A meta definida para o ano de 2023, é de 11,5%, estando, no entanto, a fração de gás de petróleo liquefeito isenta da obrigação de incorporação de biocombustíveis avançados.

Até ao final de 2022, apenas os combustíveis líquidos (gasóleo e gasolina) estavam obrigados assegurar a incorporação de biocombustíveis, sendo estes, quando sustentáveis, elegíveis para a emissão de títulos de biocombustível (TdB), os quais permitiam o cumprimento de metas de incorporação no combustível rodoviário. Este cumprimento poderia ser ainda realizado através da apresentação de TdB bonificados (dupla contagem), uma vez que as metas de incorporação são avaliadas em teor energético.
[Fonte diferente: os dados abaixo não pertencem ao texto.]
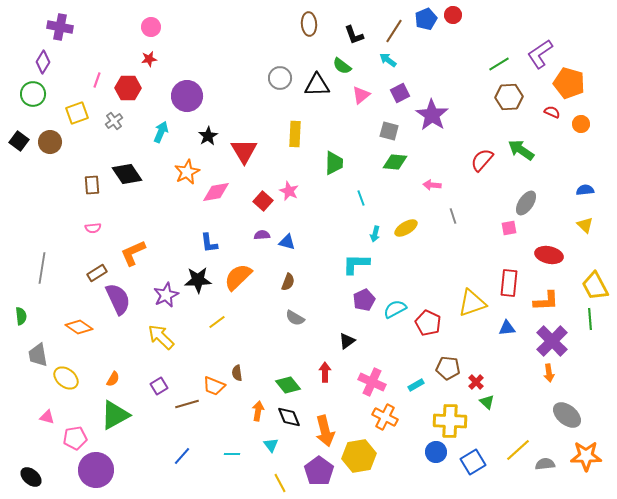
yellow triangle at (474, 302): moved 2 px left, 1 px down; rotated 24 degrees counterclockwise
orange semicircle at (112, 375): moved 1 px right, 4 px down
Os pressupostos para a emissão de TdB para os biocombustíveis líquidos são agora estendidos ao biogás, incorporado no GPL, visto este combustível estar incluído no mix energético sobre o qual é avaliado o cumprimento de incorporação de combustíveis com baixo teor em carbono, dando assim mais um passo rumo à meta comunitária de uma quota de energia de fontes renováveis no consumo final bruto de energia nos transportes, de pelo menos 29% em 2030.

No que concerne ao impacto direto destas alterações no mercado nacional, e em particular da inclusão do GPL/GNL na contabilização no consumo final bruto de energia para o cumprimento de metas de redução da emissão de gases com efeito de estufa (GEE), espera-se que exista uma adaptação lenta do mercado nacional.
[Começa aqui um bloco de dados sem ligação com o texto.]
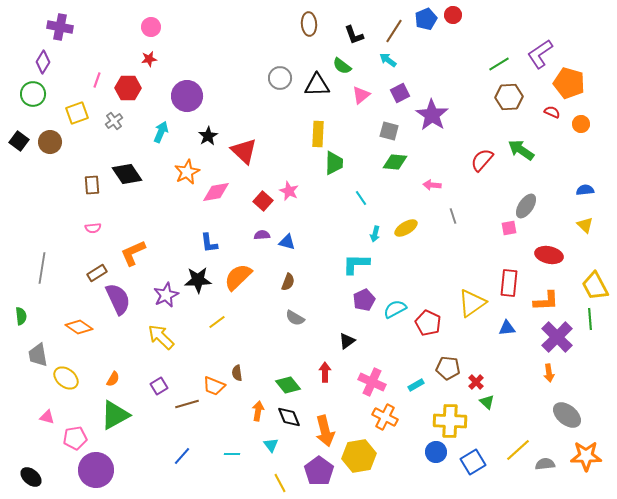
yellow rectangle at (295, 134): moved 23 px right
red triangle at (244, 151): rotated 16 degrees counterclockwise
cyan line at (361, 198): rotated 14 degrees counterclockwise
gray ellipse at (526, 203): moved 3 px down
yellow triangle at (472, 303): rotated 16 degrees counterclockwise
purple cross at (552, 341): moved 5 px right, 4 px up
Ficando agora legislado que o biogás (biometano), biopropano e os gases de origem renovável serão vetores para os fornecedores de combustíveis cumprirem as metas de incorporação de combustíveis de baixo teor em carbono a que estão obrigados, surge agora a necessidade de adaptação na procura, produção e distribuição deste tipo de produtos no mercado nacional.
Colocam-se assim, dois cenários que são necessários analisar:

1) Agentes económicos cujo core de atividade é a introdução no consumo de combustíveis líquidos: estes não sentirão grande pressão legal para o cumprimento das metas, pelo que mantendo a sua atividade de incorporação de combustíveis de baixo teor em carbono (biocombustíveis) nos combustíveis fósseis conseguirão, à partida, cumprir as metas a que são obrigados;

2) Agentes económicos cujo core de atividade é a introdução no consumo de essencialmente de GPL/GNL: estando agora obrigados a cumprir metas através da introdução no consumo de combustíveis de baixo teor em carbono, substitutos de GPL/GNL, e cuja incorporação de biocombustíveis nos combustíveis líquidos não será suficiente para suprir a quota inerente aos gases renováveis a incorporar no GPL/GNL, terão a necessidade de recorrer ao mercado de compra/venda de TdB/TdC, a criar em 2023 (Decreto-Lei n.º 84/2022), mercado esse que como é sabido, não apresenta grande robustez para a transação dos títulos, não sendo certo, assim, que consigam o número necessário que lhes permitirá cumprir as metas do gás, colocando-se a questão: “conseguirão estes fornecedores de combustíveis cumprir as suas metas do GPL/GNL através da incorporação de gás sustentável?”

Fruto da atividade da ENSE, sabemos que existe um problema por parte destes para cumprirem as metas a que estão obrigados, devido, não só, ao limite de disponibilidade no mercado nacional e europeu de biogás, mas também de gases de origem renovável ou de baixo teor de carbono (GEE < 36,4 gCO2eq/MJ) para consumo rodoviário.

O aumento da procura de carros a GPL poderá estimular a adaptação do mercado nacional, incentivando, por exemplo, a produção de combustíveis substitutos renováveis, uma vez que atualmente, o custo médio do GPL versus combustíveis líquidos é cerca de metade do valor. Além de serem menos poluentes e já não apresentarem os problemas de segurança que durante anos estigmatizaram este tipo de veículos, conseguindo ainda atingir uma potência equivalente à de um carro a gasolina. No entanto, é expectável que com a obrigação do cumprimento de metas de incorporação no GPL os preços venham a subir substancialmente, podendo de algum modo aproximar-se dos praticados nos combustíveis líquidos.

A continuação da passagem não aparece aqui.